DATA FOR PROCESSING:

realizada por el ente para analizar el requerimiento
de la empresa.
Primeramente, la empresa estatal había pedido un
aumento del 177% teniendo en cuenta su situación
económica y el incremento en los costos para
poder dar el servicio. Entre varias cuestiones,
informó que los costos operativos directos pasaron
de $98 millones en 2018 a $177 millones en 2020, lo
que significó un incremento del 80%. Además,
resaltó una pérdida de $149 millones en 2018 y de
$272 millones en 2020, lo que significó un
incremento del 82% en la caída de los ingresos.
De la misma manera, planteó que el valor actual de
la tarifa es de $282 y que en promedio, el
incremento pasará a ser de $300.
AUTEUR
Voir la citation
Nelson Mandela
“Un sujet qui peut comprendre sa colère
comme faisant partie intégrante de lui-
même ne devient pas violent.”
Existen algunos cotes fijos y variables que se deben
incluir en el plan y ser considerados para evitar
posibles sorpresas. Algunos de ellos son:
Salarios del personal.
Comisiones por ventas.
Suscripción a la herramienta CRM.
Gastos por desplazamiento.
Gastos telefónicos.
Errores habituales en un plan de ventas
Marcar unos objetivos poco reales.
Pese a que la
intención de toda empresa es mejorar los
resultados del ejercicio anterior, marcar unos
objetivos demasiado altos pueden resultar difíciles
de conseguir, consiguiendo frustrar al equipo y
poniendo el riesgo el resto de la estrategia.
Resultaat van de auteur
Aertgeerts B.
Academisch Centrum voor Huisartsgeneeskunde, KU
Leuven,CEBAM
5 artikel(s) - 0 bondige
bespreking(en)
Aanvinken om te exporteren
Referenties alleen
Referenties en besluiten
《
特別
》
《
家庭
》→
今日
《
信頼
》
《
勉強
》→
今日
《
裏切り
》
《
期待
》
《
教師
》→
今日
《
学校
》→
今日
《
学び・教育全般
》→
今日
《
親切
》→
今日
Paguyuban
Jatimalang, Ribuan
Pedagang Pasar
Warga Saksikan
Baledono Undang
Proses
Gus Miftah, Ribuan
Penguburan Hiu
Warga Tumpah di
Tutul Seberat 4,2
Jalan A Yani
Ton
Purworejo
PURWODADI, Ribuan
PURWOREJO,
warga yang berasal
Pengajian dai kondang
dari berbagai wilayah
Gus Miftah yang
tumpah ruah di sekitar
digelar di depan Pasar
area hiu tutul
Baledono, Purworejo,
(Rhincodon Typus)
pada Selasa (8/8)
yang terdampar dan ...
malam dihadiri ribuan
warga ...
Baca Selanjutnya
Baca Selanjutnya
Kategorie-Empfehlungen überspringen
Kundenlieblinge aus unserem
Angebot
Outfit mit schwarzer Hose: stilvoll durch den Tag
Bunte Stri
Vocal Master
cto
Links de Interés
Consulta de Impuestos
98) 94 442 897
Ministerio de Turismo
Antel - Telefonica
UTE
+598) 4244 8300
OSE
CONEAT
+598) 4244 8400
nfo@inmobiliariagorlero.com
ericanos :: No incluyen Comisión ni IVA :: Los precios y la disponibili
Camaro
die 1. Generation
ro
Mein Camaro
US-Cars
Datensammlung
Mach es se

PROBLEM STATEMENT:
Return, from the data, each line where the string "Referenties" occurs.

EXERCISE RESULT:
Referenties alleen
Referenties en besluiten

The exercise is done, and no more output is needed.